[Records from a collection]

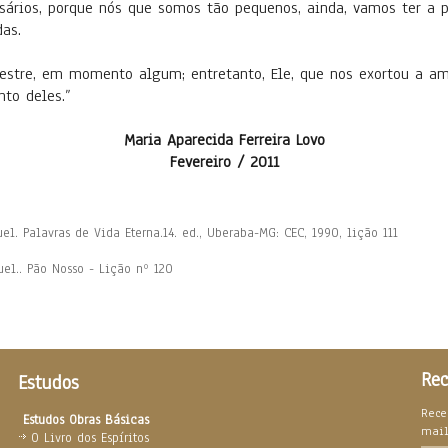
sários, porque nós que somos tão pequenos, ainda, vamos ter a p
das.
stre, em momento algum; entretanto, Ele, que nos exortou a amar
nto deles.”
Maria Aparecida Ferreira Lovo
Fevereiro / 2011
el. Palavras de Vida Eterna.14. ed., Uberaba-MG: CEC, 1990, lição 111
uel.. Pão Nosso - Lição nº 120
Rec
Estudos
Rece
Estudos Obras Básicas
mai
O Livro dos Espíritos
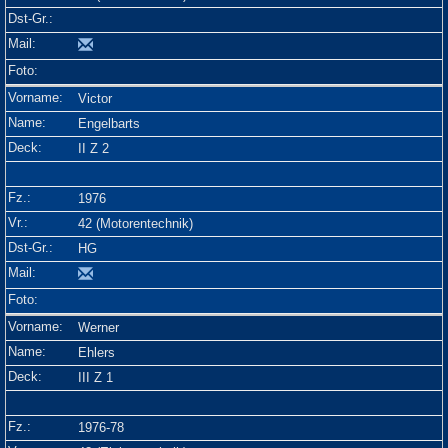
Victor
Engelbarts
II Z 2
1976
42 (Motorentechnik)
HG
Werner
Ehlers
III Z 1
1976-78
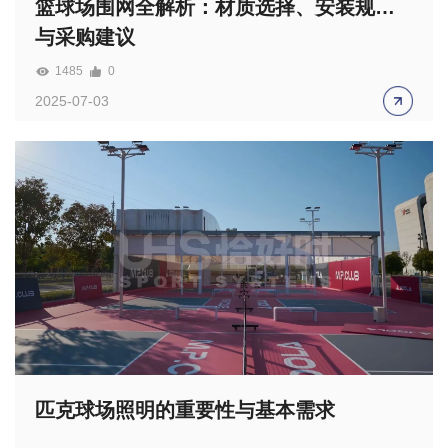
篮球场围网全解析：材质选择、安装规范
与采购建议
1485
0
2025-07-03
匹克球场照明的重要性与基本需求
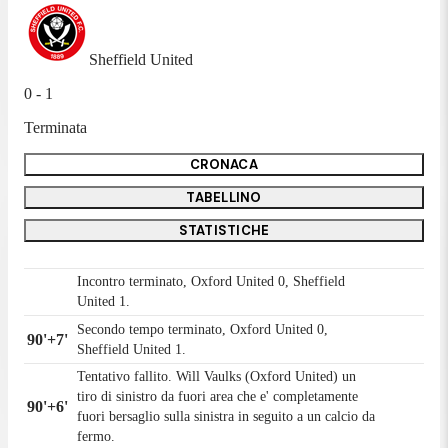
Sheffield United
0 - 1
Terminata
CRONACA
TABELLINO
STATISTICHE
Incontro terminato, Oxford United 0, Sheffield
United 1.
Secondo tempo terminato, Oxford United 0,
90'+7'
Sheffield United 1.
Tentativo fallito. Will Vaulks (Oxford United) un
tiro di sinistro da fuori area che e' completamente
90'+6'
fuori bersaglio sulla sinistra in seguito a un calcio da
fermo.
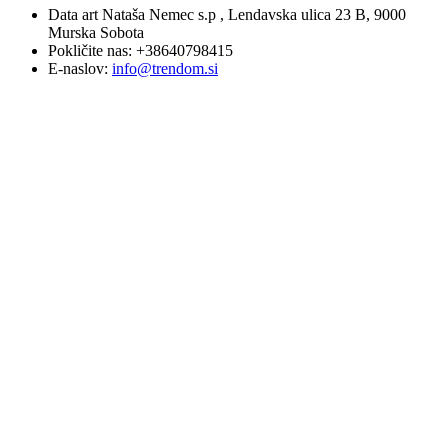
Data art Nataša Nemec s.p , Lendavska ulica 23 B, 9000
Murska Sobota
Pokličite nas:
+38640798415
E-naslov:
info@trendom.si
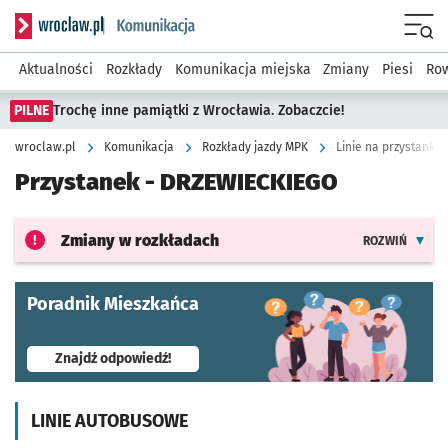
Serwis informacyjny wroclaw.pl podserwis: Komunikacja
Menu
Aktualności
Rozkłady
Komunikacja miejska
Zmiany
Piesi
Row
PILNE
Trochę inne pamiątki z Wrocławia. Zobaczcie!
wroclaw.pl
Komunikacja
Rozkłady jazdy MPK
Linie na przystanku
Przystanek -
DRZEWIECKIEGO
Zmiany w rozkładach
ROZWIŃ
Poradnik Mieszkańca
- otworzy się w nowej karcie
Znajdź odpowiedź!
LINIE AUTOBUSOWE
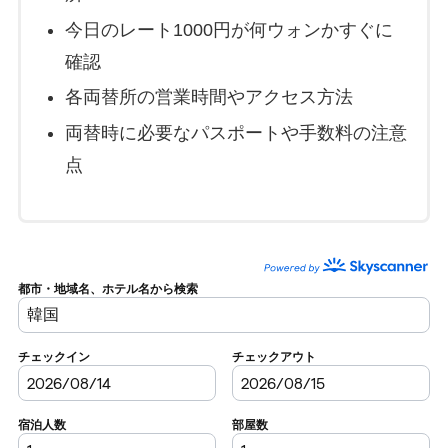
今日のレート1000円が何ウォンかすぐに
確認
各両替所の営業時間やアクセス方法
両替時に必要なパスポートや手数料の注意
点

EXERCISE BRIEF:
Among the records, how many lines include the string "Sheffield"? State the number and add nothing.

TASK RESULT:
3